• Exercise: Of the lines in the data below, write out exactly those from the one holding "immunohistochemistry photomicrograph of" through the one holding "low amount of", both included.

╭─ Dataset entries

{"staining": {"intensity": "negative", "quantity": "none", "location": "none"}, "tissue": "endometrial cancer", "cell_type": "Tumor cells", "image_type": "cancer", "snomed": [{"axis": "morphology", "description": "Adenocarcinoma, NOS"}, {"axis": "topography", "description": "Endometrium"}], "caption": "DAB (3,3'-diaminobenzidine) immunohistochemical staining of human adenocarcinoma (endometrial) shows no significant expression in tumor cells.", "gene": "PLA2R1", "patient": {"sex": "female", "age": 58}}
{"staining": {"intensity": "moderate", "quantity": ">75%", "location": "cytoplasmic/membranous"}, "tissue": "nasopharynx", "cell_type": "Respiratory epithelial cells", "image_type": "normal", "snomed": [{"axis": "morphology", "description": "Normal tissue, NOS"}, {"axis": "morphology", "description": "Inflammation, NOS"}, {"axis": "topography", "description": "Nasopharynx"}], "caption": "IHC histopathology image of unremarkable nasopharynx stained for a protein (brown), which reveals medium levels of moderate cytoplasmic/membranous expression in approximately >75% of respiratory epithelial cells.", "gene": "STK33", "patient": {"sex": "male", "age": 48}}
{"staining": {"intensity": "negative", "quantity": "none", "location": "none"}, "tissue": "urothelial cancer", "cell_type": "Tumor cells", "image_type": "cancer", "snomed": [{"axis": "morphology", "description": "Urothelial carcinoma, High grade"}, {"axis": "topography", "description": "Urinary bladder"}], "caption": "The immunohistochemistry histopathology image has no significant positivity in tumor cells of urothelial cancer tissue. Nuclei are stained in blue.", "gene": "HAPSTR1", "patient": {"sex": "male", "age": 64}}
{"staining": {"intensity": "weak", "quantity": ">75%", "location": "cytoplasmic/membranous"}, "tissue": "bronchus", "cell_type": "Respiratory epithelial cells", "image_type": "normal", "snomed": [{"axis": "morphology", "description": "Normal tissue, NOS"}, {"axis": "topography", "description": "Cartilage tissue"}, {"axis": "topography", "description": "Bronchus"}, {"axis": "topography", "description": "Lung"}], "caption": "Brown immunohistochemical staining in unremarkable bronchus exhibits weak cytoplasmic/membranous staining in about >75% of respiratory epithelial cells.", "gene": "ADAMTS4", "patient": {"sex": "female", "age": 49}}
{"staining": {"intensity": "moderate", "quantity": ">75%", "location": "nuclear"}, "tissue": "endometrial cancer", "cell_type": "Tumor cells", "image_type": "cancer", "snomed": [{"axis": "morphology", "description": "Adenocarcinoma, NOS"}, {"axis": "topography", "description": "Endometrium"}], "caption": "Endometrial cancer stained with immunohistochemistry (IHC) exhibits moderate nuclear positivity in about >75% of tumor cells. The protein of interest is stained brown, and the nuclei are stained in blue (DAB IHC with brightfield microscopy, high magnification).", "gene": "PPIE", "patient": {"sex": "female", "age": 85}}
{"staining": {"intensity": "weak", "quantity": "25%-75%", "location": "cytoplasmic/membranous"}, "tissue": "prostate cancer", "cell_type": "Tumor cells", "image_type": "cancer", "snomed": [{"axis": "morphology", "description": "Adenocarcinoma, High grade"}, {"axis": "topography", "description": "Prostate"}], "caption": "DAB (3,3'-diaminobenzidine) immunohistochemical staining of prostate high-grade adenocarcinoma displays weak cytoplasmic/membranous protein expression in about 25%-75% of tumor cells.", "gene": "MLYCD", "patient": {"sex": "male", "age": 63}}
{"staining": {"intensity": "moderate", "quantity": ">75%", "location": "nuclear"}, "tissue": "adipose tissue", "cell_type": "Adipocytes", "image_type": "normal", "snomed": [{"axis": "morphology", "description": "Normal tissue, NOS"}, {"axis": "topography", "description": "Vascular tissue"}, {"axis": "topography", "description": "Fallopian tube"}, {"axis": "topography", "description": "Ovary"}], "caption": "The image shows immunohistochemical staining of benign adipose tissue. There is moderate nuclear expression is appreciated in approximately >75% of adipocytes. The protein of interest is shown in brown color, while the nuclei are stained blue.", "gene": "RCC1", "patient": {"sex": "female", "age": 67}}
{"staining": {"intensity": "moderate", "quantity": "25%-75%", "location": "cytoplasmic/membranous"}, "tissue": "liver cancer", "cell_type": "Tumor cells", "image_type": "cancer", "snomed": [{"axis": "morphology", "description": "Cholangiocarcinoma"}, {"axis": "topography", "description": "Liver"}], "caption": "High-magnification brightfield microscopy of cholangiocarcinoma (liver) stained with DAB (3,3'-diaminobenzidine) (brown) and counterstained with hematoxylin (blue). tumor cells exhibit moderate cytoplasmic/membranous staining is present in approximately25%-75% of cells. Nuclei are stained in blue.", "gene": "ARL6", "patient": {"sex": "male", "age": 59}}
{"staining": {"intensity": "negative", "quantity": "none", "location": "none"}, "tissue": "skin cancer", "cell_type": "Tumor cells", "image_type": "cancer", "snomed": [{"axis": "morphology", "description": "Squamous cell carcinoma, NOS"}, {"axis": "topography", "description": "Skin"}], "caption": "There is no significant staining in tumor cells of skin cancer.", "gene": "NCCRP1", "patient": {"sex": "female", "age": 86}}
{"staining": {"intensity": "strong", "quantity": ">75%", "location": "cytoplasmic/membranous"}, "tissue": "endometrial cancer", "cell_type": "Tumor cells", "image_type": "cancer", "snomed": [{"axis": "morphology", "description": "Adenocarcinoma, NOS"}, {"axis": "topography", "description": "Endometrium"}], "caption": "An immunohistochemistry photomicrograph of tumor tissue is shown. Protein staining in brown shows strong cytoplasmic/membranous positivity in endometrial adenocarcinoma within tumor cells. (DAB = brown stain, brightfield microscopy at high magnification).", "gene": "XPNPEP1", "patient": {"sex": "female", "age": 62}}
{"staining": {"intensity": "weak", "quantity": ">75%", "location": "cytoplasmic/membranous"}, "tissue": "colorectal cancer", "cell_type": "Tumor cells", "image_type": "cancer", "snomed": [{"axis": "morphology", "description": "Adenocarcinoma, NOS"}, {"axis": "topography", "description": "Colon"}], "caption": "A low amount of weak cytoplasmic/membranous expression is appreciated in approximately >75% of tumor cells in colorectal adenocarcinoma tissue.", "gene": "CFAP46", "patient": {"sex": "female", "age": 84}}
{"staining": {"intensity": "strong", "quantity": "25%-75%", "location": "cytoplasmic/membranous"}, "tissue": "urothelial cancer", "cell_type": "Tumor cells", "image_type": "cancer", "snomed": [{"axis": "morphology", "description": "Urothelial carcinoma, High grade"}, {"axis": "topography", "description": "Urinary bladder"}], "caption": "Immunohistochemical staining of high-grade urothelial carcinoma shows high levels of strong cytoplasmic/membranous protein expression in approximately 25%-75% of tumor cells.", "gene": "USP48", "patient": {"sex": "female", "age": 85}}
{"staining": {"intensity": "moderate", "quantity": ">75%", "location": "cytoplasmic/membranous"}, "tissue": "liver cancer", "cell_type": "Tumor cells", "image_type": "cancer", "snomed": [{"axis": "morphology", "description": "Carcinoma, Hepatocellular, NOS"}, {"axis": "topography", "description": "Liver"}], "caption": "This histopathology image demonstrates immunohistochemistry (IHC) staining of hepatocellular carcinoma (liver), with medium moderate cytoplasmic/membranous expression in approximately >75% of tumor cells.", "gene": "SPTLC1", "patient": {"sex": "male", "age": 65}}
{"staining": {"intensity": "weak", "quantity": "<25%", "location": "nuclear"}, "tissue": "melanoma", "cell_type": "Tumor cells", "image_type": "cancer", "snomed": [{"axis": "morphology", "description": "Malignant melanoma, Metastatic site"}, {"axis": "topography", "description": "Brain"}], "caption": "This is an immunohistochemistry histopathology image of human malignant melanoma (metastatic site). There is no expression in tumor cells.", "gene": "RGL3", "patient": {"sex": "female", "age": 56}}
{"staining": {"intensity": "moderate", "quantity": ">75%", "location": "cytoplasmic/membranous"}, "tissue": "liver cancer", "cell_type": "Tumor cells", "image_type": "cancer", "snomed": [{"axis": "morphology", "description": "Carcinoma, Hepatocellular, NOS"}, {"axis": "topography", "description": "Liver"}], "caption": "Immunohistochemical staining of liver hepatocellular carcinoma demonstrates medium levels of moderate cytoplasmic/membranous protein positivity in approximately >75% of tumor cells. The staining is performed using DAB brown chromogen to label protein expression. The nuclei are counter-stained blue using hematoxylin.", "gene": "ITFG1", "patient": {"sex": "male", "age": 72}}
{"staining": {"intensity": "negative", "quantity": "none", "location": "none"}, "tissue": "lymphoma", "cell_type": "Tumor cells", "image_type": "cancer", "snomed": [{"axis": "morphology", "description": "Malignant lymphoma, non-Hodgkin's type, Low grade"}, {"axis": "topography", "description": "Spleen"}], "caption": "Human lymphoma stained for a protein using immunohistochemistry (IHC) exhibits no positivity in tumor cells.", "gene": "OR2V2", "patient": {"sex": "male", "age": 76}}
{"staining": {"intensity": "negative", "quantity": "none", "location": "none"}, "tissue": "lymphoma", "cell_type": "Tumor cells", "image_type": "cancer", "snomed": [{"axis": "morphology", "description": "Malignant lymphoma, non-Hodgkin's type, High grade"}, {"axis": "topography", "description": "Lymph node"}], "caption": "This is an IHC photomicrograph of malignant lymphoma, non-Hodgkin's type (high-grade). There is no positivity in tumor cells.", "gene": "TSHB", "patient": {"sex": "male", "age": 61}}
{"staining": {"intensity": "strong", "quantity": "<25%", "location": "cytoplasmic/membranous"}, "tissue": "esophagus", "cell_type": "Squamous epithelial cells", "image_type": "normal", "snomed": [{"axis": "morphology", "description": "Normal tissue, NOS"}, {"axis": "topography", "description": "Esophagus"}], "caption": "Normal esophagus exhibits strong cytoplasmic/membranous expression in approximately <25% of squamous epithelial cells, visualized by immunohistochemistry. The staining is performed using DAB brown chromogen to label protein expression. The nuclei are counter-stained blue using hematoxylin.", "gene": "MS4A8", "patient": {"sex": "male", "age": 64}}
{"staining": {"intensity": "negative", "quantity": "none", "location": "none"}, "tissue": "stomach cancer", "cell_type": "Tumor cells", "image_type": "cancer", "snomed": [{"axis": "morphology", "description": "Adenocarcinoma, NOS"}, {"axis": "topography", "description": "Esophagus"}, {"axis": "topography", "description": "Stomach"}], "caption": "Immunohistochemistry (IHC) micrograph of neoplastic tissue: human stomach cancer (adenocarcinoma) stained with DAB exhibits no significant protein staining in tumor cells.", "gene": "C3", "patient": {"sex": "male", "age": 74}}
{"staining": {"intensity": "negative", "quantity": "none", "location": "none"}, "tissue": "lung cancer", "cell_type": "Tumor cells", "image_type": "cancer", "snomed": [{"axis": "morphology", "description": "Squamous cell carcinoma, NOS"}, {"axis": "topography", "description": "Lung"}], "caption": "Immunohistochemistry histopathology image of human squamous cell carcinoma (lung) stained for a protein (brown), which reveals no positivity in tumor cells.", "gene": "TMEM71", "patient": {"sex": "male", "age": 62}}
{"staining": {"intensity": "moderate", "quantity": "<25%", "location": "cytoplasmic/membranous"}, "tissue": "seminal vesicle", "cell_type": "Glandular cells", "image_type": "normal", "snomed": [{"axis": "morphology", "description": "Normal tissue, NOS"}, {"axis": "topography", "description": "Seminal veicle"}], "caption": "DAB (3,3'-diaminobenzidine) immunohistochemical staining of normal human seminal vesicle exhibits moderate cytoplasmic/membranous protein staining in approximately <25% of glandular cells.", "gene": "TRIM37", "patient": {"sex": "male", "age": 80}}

╰─

• Result of the exercise:
{"staining": {"intensity": "strong", "quantity": ">75%", "location": "cytoplasmic/membranous"}, "tissue": "endometrial cancer", "cell_type": "Tumor cells", "image_type": "cancer", "snomed": [{"axis": "morphology", "description": "Adenocarcinoma, NOS"}, {"axis": "topography", "description": "Endometrium"}], "caption": "An immunohistochemistry photomicrograph of tumor tissue is shown. Protein staining in brown shows strong cytoplasmic/membranous positivity in endometrial adenocarcinoma within tumor cells. (DAB = brown stain, brightfield microscopy at high magnification).", "gene": "XPNPEP1", "patient": {"sex": "female", "age": 62}}
{"staining": {"intensity": "weak", "quantity": ">75%", "location": "cytoplasmic/membranous"}, "tissue": "colorectal cancer", "cell_type": "Tumor cells", "image_type": "cancer", "snomed": [{"axis": "morphology", "description": "Adenocarcinoma, NOS"}, {"axis": "topography", "description": "Colon"}], "caption": "A low amount of weak cytoplasmic/membranous expression is appreciated in approximately >75% of tumor cells in colorectal adenocarcinoma tissue.", "gene": "CFAP46", "patient": {"sex": "female", "age": 84}}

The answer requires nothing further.